### ASSIGNED TASK
All records that follow are to be output exactly.

═══ DATASET ═══

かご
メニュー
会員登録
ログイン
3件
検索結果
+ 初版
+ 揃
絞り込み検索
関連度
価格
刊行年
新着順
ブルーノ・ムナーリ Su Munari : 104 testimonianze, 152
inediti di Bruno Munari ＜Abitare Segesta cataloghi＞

═══

### EXERCISE RESPONSE
かご
メニュー
会員登録
ログイン
3件
検索結果
+ 初版
+ 揃
絞り込み検索
関連度
価格
刊行年
新着順
ブルーノ・ムナーリ Su Munari : 104 testimonianze, 152
inediti di Bruno Munari ＜Abitare Segesta cataloghi＞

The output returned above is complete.